* _Source document_:
[Start of Attachment]
The biggest irritant in being with a passive aggressive man is that he doesn’t follow through on his agreements and promises. He dodges responsibility while insisting he’s pulling his weight. He often ignores reality as to his irresponsibility and withdrawal. He denies evidence, distorts minimalizes or lies to make his version of reality seem logical.

He uses vague language to sandbag the partner. Inconsistency and ambiguity are his tools of choice. He withholds information and has a hidden agenda. He can’t take criticism and makes excuses to get himself off the hook. He sulks and uses silence when confronted about his inability to live up to his promises, obligations or responsibilities. When he doesn’t follow through, he puts the blame on his partner so he doesn’t have to take it and accuses her of having the problem.

The man with this type of pattern shows little consideration of the time, feelings, standards or needs of others. He obstructs and block progress to others getting what they want and then ignores or minimalizes their dissatisfactions and anger. He is silent when confronted as he has never learned to compromise. He may be a workaholic, a womanizer, hooked on TV, caught in addictions or self-involved hobbies.

He may have multiple relationships with women as a way of keeping distant from one fully committed relationship. He is confused about which woman he wants and stays caught between the two women in his life not being able to commit fully to either. He is confused and can’t understand why the women get so angry with him. He feels others demand too much of him so resists in overt and subtle ways and feels deprived if he must give in to others. The man who copes with conflict by not being there has strong conflict over dependency. He desperately wants attention but fears being swallowed up by the partner. He can’t be alone and live without a woman in his life, but can’t be with a partner emotionally. He’s caught in a Catch 22–wanting affection but avoiding it because he fears it as his destruction. He resents feeling dependent on the woman so must keep her off guard. He makes his partner feel like a nothing through his neglect or irritability but he keeps her around because he needs her. His script is ‘Be here for me, but don’t come too close and don’t burden me with your needs or expectations.’

He has such strong fears of intimacy deep in his unconscious mind so he must set barriers up to prevent a deep emotional connection. He is clever at derailing intimacy when it comes up by tuning out his partner and changing the subject. He must withhold part of himself to feel safe and may withdraw sexually. Closeness and intimacy during sex may make him feel vulnerable and panicked bringing forth his deepest fears of dependency upon a woman. The passive aggressive man lives an internal loneliness; he wants to be with the woman but stays confused whether she is the right partner for him or not. He is scared and insecure causing him to seek contact with a partner but scared and insecure to fully commit.

Due to the wounding from childhood, he is unable to trust that he is safe within the relationship. He fears revealing himself and can’t share feelings. His refusal to express feelings keeps him from experiencing his sense of insecurity and vulnerability. He often denies feelings like love that might trap him into true connection with another human being. He feels rejected and hurt when things don’t go his way but can’t distinguish between feeling rejected and being rejected. He pushes people away first so he won’t be rejected. He is often irritable and uses low-level hostility to create distance at home. The relationship becomes based on keeping the partner at bay. He often sets up experiences to get others to reject or deprive him. He is noncommittal and retreats, feeling put upon and burdened by partner’s requests for more closeness. He becomes a cave dweller to feel safe.
[End of Attachment]
* _Instructions to follow_:
In the passage on passive aggressive men, what is named as the biggest irritant of being with such a man?

* _Given data_:
[Start of Attachment]
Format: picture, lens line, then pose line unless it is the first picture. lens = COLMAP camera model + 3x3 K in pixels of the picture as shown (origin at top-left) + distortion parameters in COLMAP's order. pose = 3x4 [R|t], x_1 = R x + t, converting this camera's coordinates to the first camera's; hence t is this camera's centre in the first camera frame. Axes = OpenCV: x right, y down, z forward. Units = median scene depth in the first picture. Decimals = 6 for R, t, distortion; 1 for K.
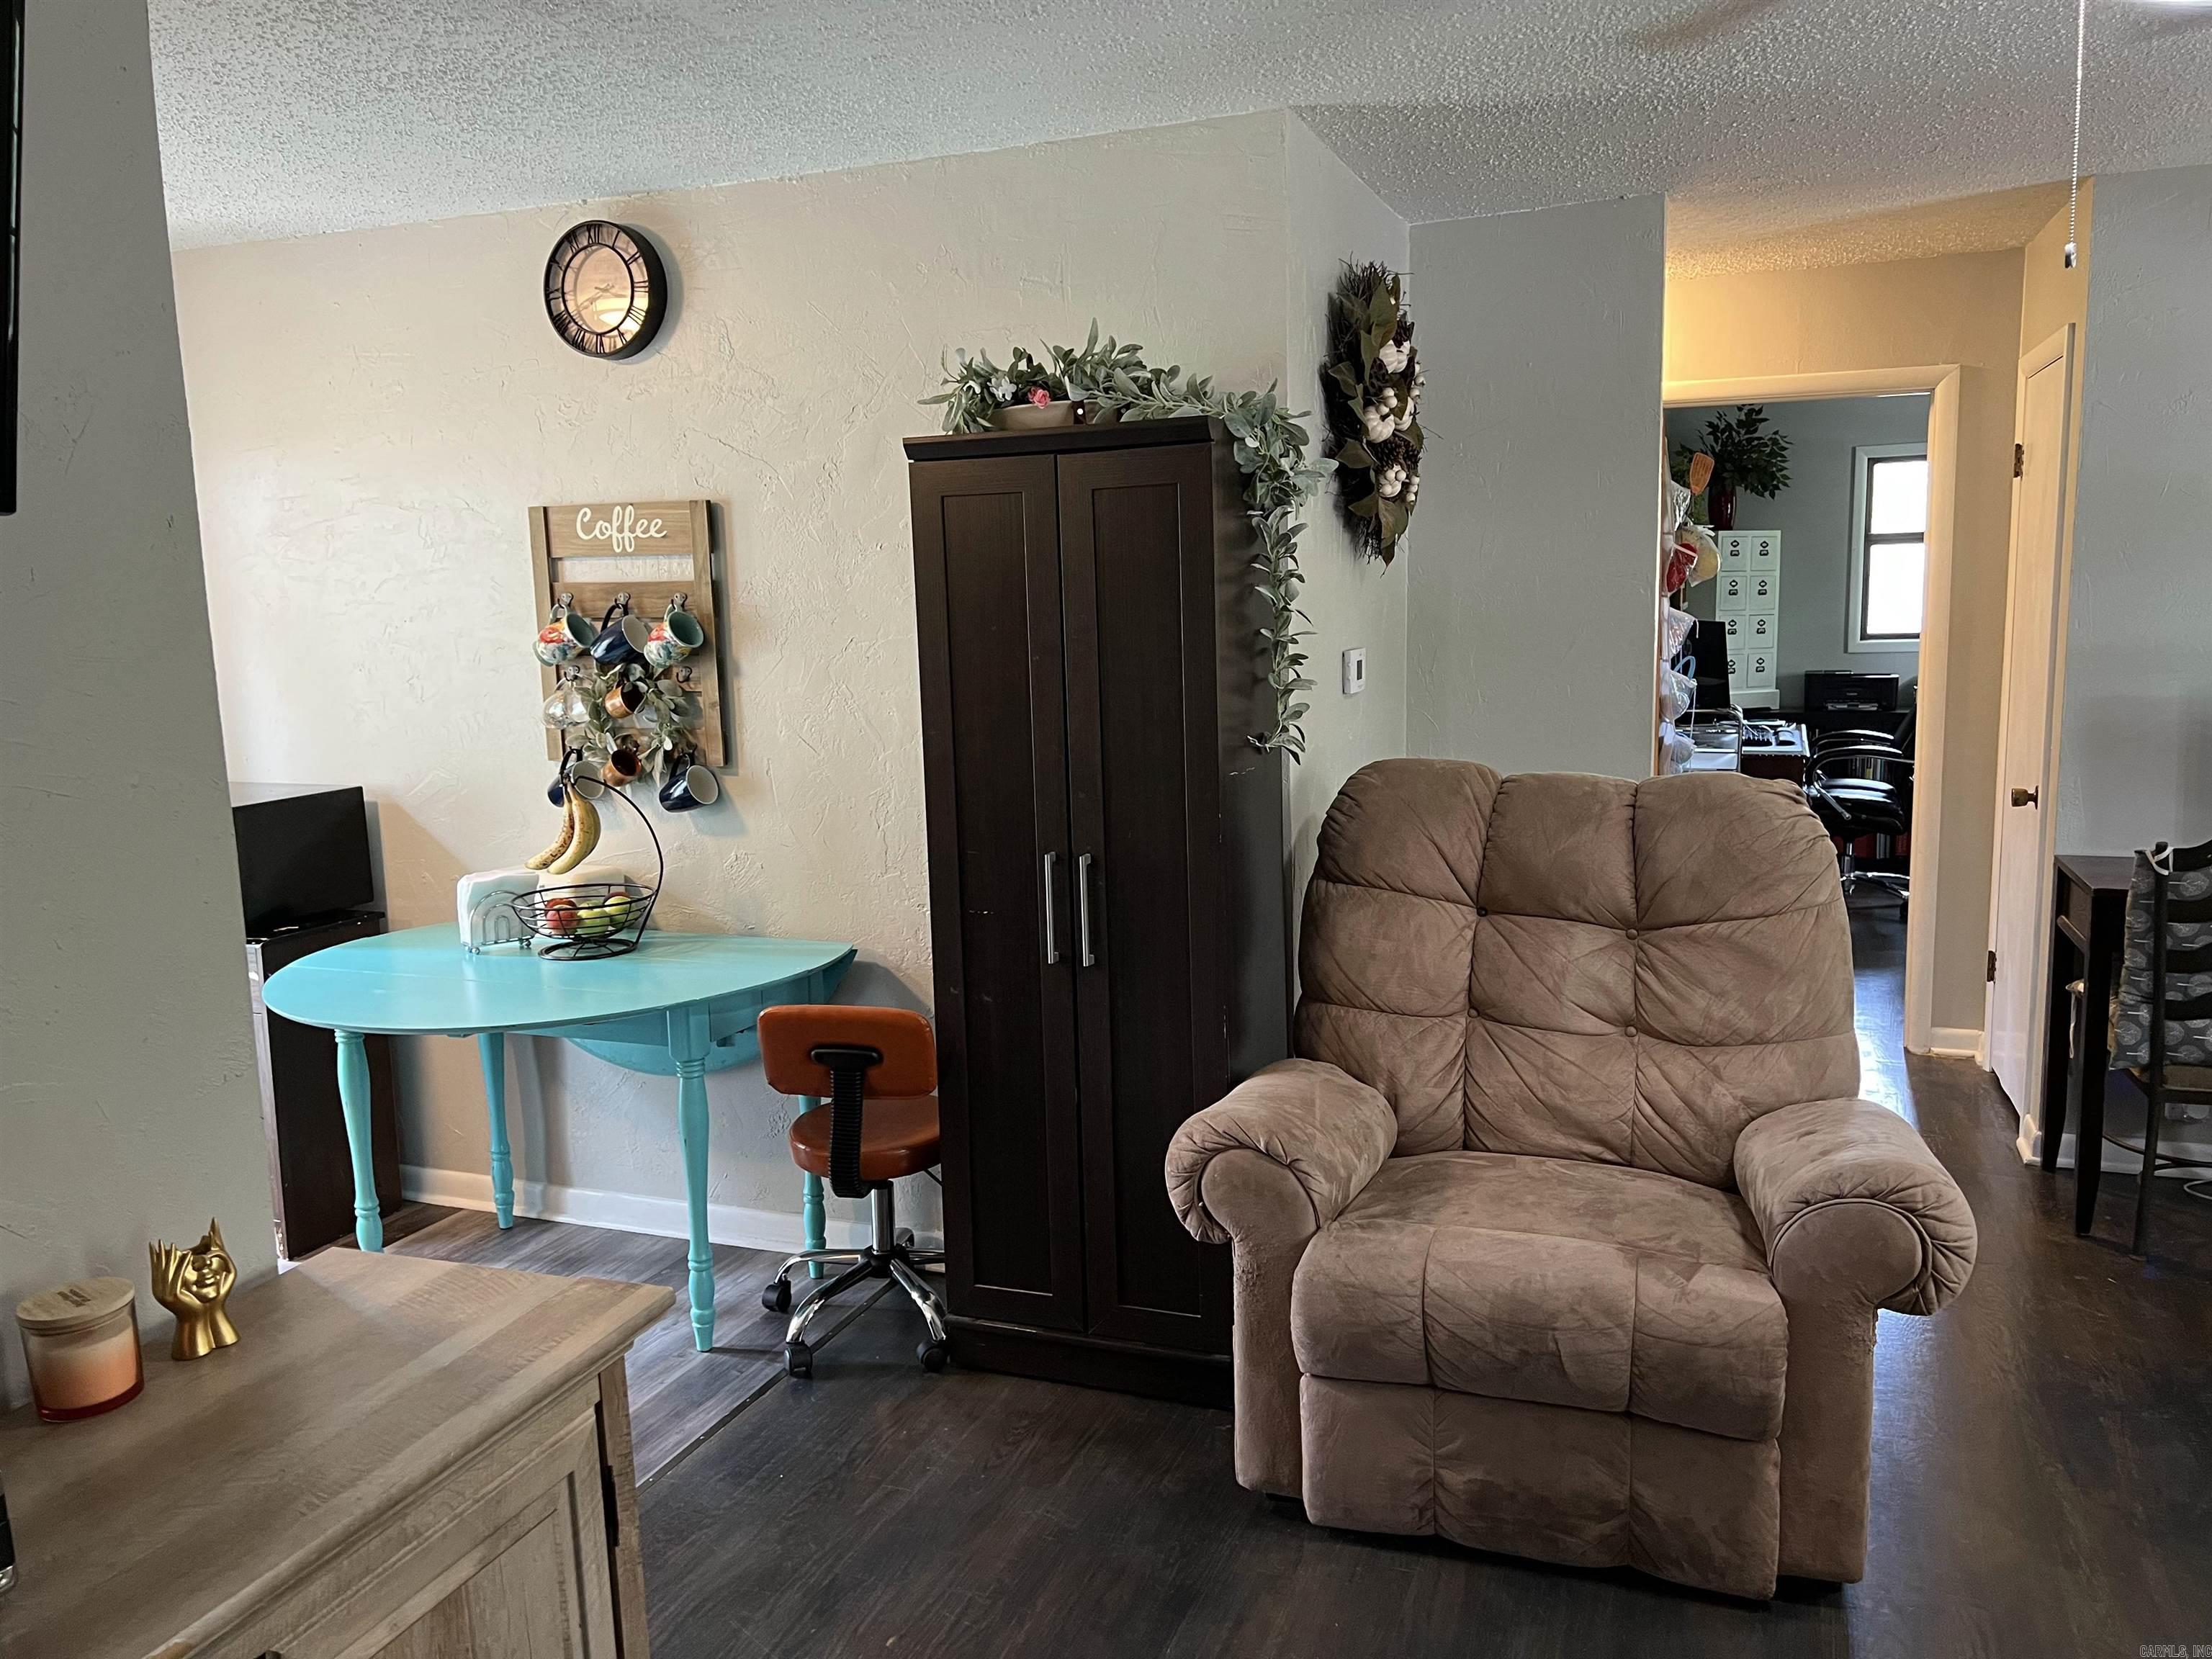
lens RADIAL K [[1642.1, 0, 1106.0], [0, 1642.1, 829.5], [0, 0, 1]] dist [0.083343, -0.107008]
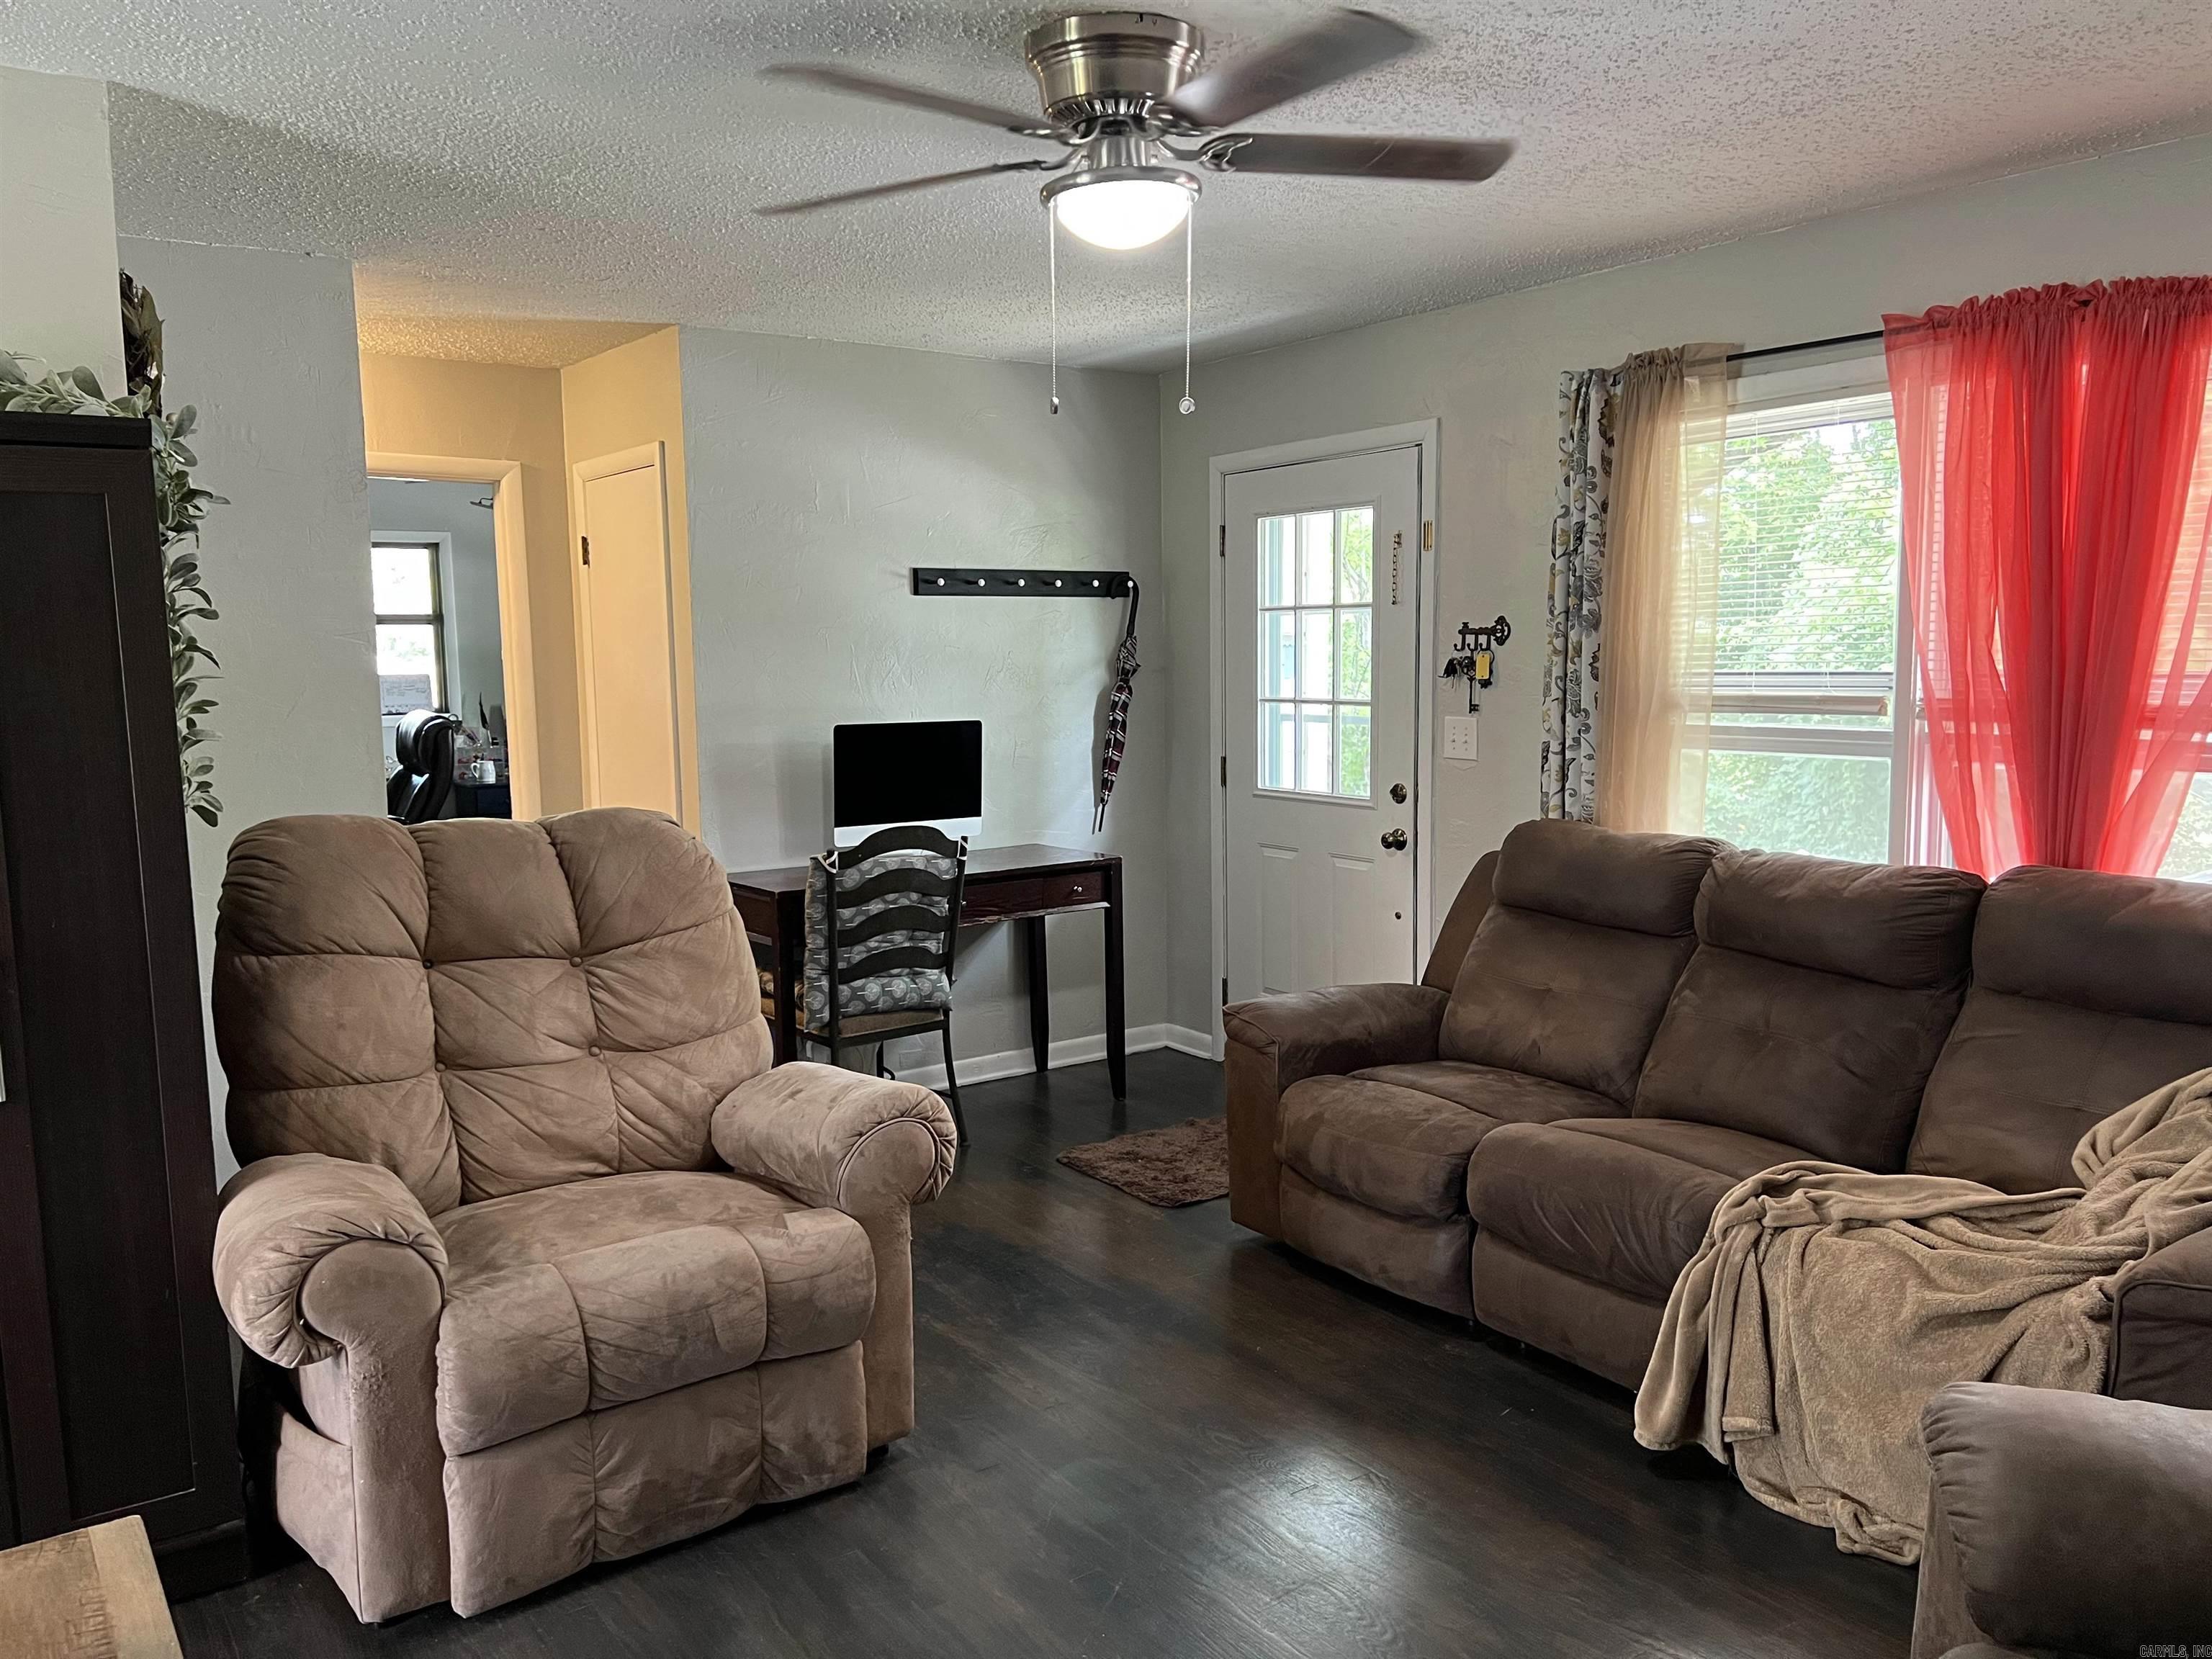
lens RADIAL K [[1642.1, 0, 1106.0], [0, 1642.1, 829.5], [0, 0, 1]] dist [0.083343, -0.107008]
pose [[0.545691, -0.067919, 0.835229, -0.386479], [0.114416, 0.993415, 0.006030, 0.011578], [-0.830139, 0.092273, 0.549869, 0.128818]]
[End of Attachment]
* _Answer section_:
He doesn't follow through on his agreements and promises.